The challenge Trump presents us is to embrace diversity. Embrace our differences, rather than show how liberal or tolerant we like to see ourselves, to truly believe in the value and the gift of many cultures jostling and bumping into each other endowing us with the kind of energy and rhythms we have come to know as NY. White ethnics have their neighborhoods as well. They can be embraced too, for what they contribute to the mix. Their pride and their culture should never be neglected as POC’s were, and never be confused with the biases and hostilities they have been taught to identify as theirs. Demagoguery can be challenged once we are clear it's in our neighborhoods, in real people, not in systems, not in profits, not in the monetary system, that is where the strength and beauty of our city lie.

Beyond legal rights and token tolerance POC and all ethnic groups want to feel recognized, welcomed and accepted by the larger city. Towards this goal, embracing our diversity could be made tangible by some form of legitimization, the issuing of a certificate for display, an entitlement that enables a clearer path to funding and support. Such a piece of parchment even if issued will mean nothing unless the quest for cultural equity is the first step in an ongoing move to transform Neo-liberalism.

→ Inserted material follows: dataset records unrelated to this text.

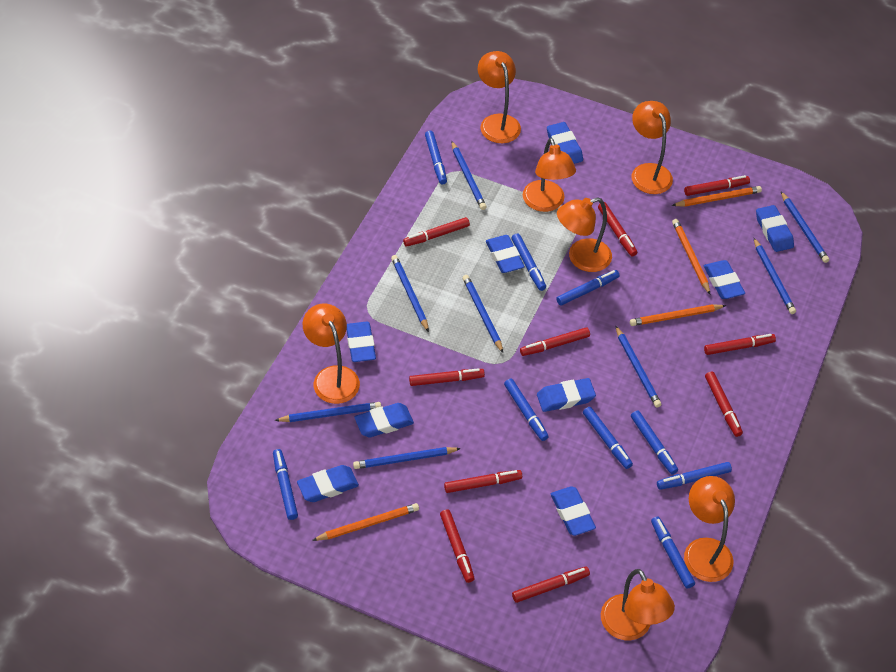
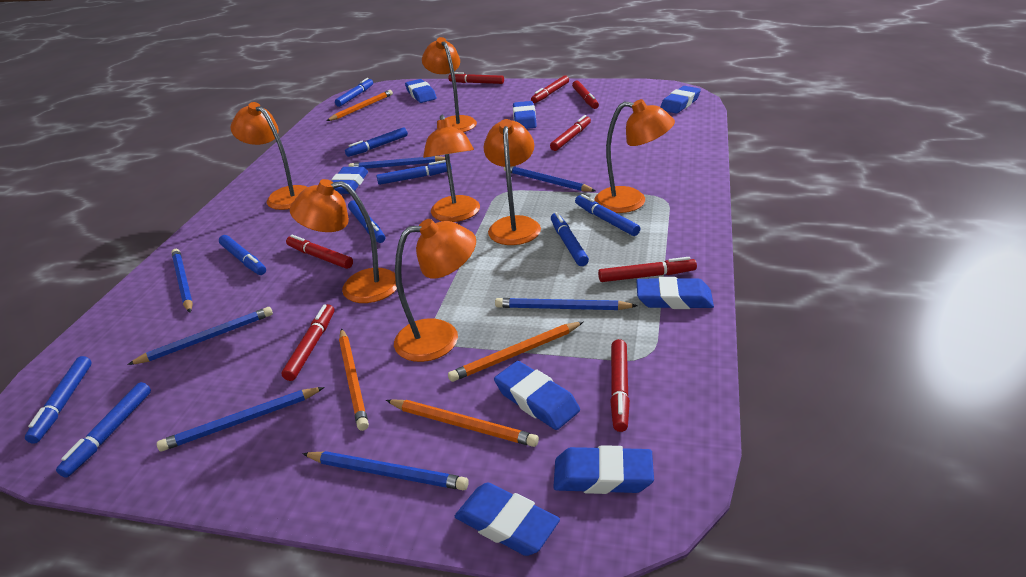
blue eraser: 9 -> 8
blue pencil: 8 -> 7
red marker: 10 -> 8

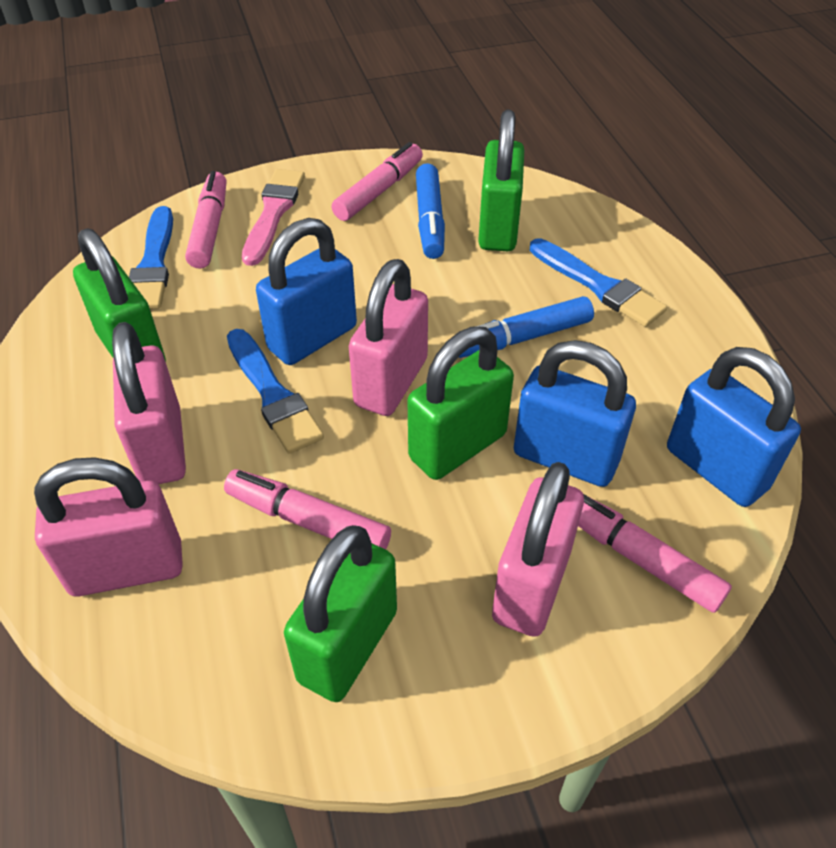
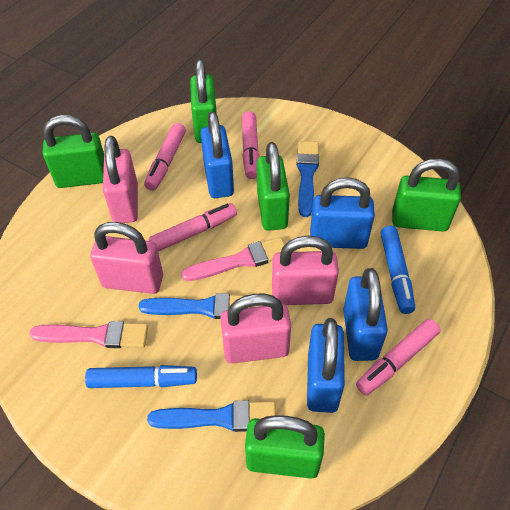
blue padlock: 3 -> 4
green padlock: 4 -> 5
pink brush: 1 -> 2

People in the arts who endure in small localized communities that may have been uprooted, who acquire a faith that lasts and carries them through, and whose arts may never come to be recognized for the strength and meaning it has for their community and for our nation – these are examples of exceptional people. Contrary to celebrity culture, these people and what they do, in my mind, should become known as an exceptional investment. I suggest a different, not necessarily an expanded role for government. A government motivated to strengthening a culture, of fulfilling the inner well-being of a people, not just its economic material enhancement, a higher notion if you will, of the purpose of government.

Contemporary society can express its desire and appreciation of other traditional ethnic cultures and their wisdoms, as the birthright of every grand father and grandmother to be seen and regarded given their wise, loving presence. Neo-liberalism can recognize its excesses, its inequity, its reliance on youth culture, its drive for power and money, its use of science to replace what is felt, its preference for legalities rather than its humanity, and material secularisms that leave little space for a valid role for the spirituality of every faith.

In conclusion I suggest:

The question of Equity initiated the need for a cultural plan and must be at the center of the eight questions posed to guide procedures of all public meetings so New Yorkers can grasp the implications for their communities.

A cultural plan that affirms NYC’s commitment to the value of our neighborhoods and the diverse cultures of all ethnic peoples. Our city is as strong as its communities.

A cultural plan that issues a certificate or entitlement to community groups, establishing a clear and direct path to funding and support.